In “An Opinionated Guide to ML Research”, John Schulman endorses what he calls goal-driven rather than idea-driven research. A month observing goal-driven biology language models research at the Arc Institute as an intern has cemented my impression that this is good advice.

Idea-driven research, in Schulman’s categorization, involves “[following] some sector of the literature”, and “[a]s you read a paper showing how to do X, you have an idea of how to do X even better. Then you embark on a project to test your idea.” On the other hand, in goal-driven research, you “[d]evelop a vision of some new AI capabilities you’d like to achieve, and solve problems that bring you closer to that goal.” You “test a variety of existing methods from the literature, and then you develop your own methods that improve on them”.

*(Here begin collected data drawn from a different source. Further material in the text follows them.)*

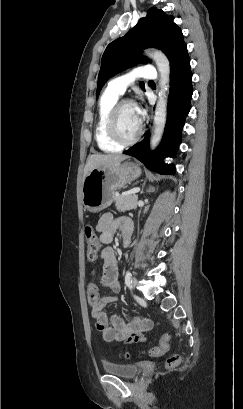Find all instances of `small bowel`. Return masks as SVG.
Instances as JSON below:
<instances>
[{
	"label": "small bowel",
	"mask_w": 243,
	"mask_h": 409,
	"mask_svg": "<svg viewBox=\"0 0 243 409\" xmlns=\"http://www.w3.org/2000/svg\"><path fill=\"white\" fill-rule=\"evenodd\" d=\"M118 230L122 234L129 231L132 236V224L129 221L116 220L113 215L104 214L97 225L99 239L102 244H110ZM103 260V266L98 279V285L102 288L109 289L113 295L101 297L99 302L91 305V315L95 320L96 329L101 333L102 339L106 342L121 341L125 343H145L146 340L143 333L149 331L152 327V322L148 318H134L129 323H126L119 315L108 316L104 312L106 305L117 301L116 294L120 290L118 281V264L115 252L111 247L103 248L99 253ZM90 258L91 261L97 260ZM90 286L96 287L94 284Z\"/></svg>",
	"instance_id": "obj_1"
}]
</instances>
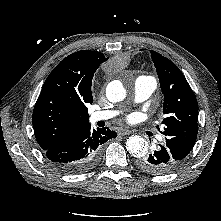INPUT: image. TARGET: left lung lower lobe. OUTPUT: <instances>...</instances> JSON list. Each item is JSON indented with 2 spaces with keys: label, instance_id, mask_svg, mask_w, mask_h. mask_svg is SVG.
Returning a JSON list of instances; mask_svg holds the SVG:
<instances>
[{
  "label": "left lung lower lobe",
  "instance_id": "1",
  "mask_svg": "<svg viewBox=\"0 0 221 221\" xmlns=\"http://www.w3.org/2000/svg\"><path fill=\"white\" fill-rule=\"evenodd\" d=\"M177 157L171 152L166 144H157L152 151L137 159V166L150 174H167L180 166Z\"/></svg>",
  "mask_w": 221,
  "mask_h": 221
}]
</instances>
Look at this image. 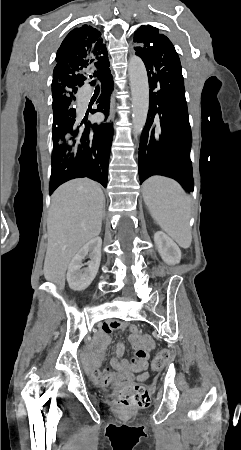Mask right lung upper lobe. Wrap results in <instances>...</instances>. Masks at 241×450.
<instances>
[{
  "label": "right lung upper lobe",
  "mask_w": 241,
  "mask_h": 450,
  "mask_svg": "<svg viewBox=\"0 0 241 450\" xmlns=\"http://www.w3.org/2000/svg\"><path fill=\"white\" fill-rule=\"evenodd\" d=\"M108 63L106 45L97 29L83 25L72 30L57 51L52 81L53 102L73 96L77 77Z\"/></svg>",
  "instance_id": "1"
}]
</instances>
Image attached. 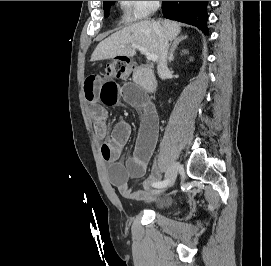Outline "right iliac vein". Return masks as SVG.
Listing matches in <instances>:
<instances>
[{"label":"right iliac vein","mask_w":271,"mask_h":266,"mask_svg":"<svg viewBox=\"0 0 271 266\" xmlns=\"http://www.w3.org/2000/svg\"><path fill=\"white\" fill-rule=\"evenodd\" d=\"M180 169H181V166L179 163L176 162V163L172 164L168 170L167 184L164 187H161V188L154 190V192L160 193L163 190L171 187L174 184L175 179L177 177V173Z\"/></svg>","instance_id":"63e3f726"}]
</instances>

Idea-driven research, he says, comes with “a high risk of getting scooped”, as “[r]esearchers around the world are reading the same literature, which leads them to similar ideas”. But goal-driven research “will give you a perspective that’s differentiated from the rest of the community”. Schulman cites his own example: during his PhD, he was focused on robotic locomotion. When the DeepMind Atari DQN paper came out, “many people jumped on the bandwagon and tried to develop better versions of Q-learning and apply them to the Atari domain”. But Schulman had already explored Q-learning and concluded it wasn’t a good fit for the locomotion capabilities he was targeting. So, he continued working on policy gradient methods and eventually developed the extremely successful PPO, whose variants are still the RL algorithms used in frontier LLMs.

Goal-driven research comes with two other benefits:

  • It’s more motivating: “You can wake up every morning and imagine achieving your goal—what the result would look like and how you would feel.”
  • It enables “a team of researchers to work together and attack different aspects of the problem, whereas idea-driven research is most effectively carried out by ‘teams’ of 1-2 people”.

On his podcast with Abhishaike Mahajan, Sergey Ovchinnikov also (implicitly) attributes his creativity to goal-driven research:

Abhi: I’m curious. I think you’re often… whenever people think of Sergey Ovchinnikov, they often think of deeply creative papers. I think papers that you wouldn’t really expect to come from any other people. Do you think there’s an aspect to… do you think a lot of your quote unquote, alpha as a researcher comes from your background in Phylogenetics and that people who work at Isomorphic and EvoScale could stand to learn a little bit more about phylogeny?

Sergey: I don’t know if that’s where it’s coming from, but I guess for me, I guess my big goal in life has always been to come up with a unified model of protein evolution that accounts for all these different effects. And so what may appear to be creativity is just trying to tackle every part of the problem. Like for example, we’re trying to extract evolution signal, but then we also need to think about alignments of sequences, right? So for example, maybe we’re extracting the wrong coevolution signal because sequences are misaligned. And so we venture into the alignment problem. But then once you start thinking about alignments, then you’re like, well, how do you know you got the right alignment? Yeah. Well there, that’s where it’s like, well, maybe a structure prediction model could tell you that the alignment’s correct or not. Right. And so… I guess what you could say, what may look like creativity, it’s all just trying to solve this unified model problem, I guess. That would be one way to put it.

And finally, on his podcast with Dwarkesh Patel, Dario Amodei says that the germ of his wildly counterintuitive ML scaling laws finding was planted while doing “make number go up” research:

So I joined Andrew Ng’s group at Baidu. I had been in a different field and this was my first experience with AI and it was a bit different from a lot of the academic style research that was going on elsewhere in the world.

I kind of got lucky in that the task that was given to me and the other folks there. It was just to make the best speech recognition system that you can.

There was a lot of data available, there were a lot of GPUs available. It posed the problem in a way that was amenable to discovering that kind of scaling was a solution. That’s very different from being a postdoc whose job is to come up with an idea that seems clever and new and makes your mark as someone who’s invented something.

I just tried the simplest experiments. I was just fiddling with some dials. I was like, try adding more layers to the RNN, try training it for longer, what happens? How long does it take to overfit? What if I add new data and repeat it less times? And I just saw these very consistent patterns.

I didn’t really know that this was unusual or that others weren’t thinking in this way.